“There hasn’t been a lot of ambiguity in Art’s lab as to what the mission has been,” says Lifton. “In whatever direction the project needs him to go to become expert, he does that. It’s one of the hallmarks of a great scientist, following the trail wherever it leads.”

But beyond elucidating the basic biology of ALS, Horwich is not shy about his ultimate goal. “If, when my children’s tennis coach first started limping we had known what to do to arrest the process associated with aggregation of these proteins, he would still be alive,” he says. “That would be the dream.”

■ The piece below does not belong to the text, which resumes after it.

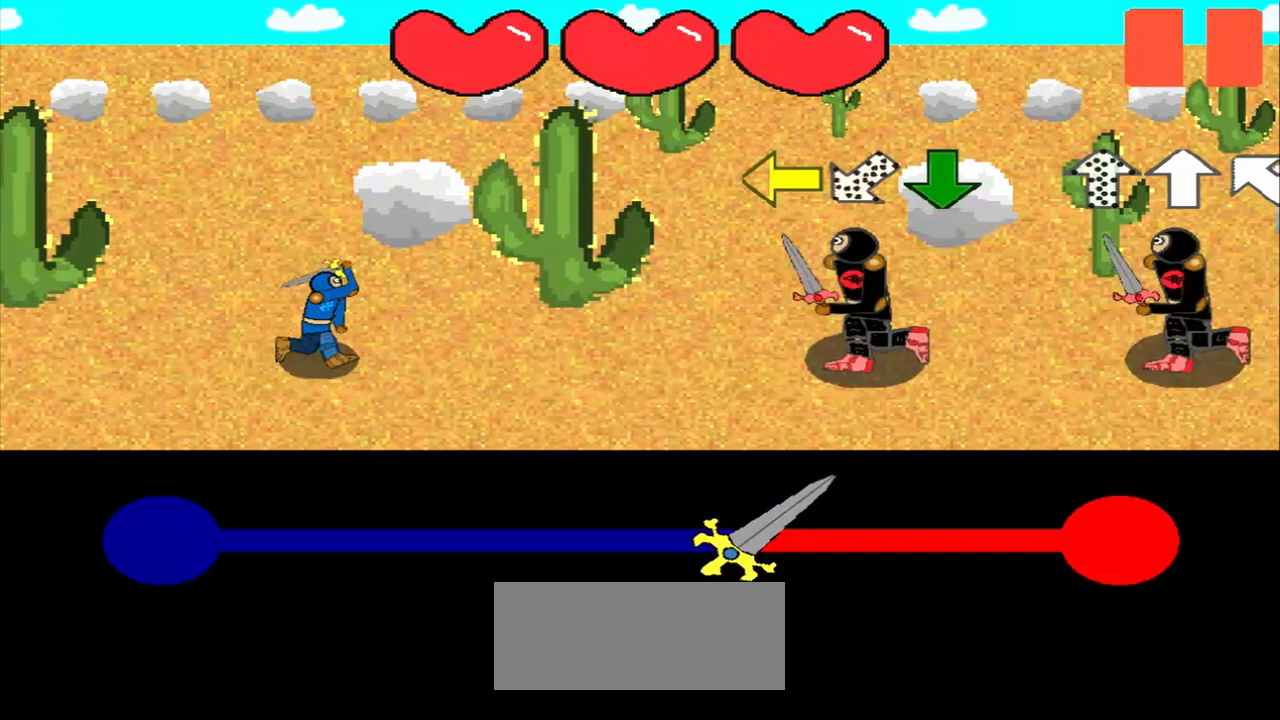
{"buttons": [], "left_stick": "center", "events": [[83, "left_stick", "center"], [292, "left_stick", "left"], [458, "left_stick", "center"]]}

To that end, Horwich has treated some of his mutant mice with experimental therapies; in others, he is investigating how variations in the SOD1 gene affect the progression of disease. He is also exploring whether it’s possible to get cells to ramp up their production of chaperone proteins, amplifying their ability to capture free-floating unfolded proteins that might otherwise clump together.

It’s too soon to say whether any of these approaches will yield a viable treatment. For Horwich, who in the GroEL days grew accustomed to experiments that could be conceived and completed in a single day, the work is maddeningly slow. Still, his characteristic optimism is on full display.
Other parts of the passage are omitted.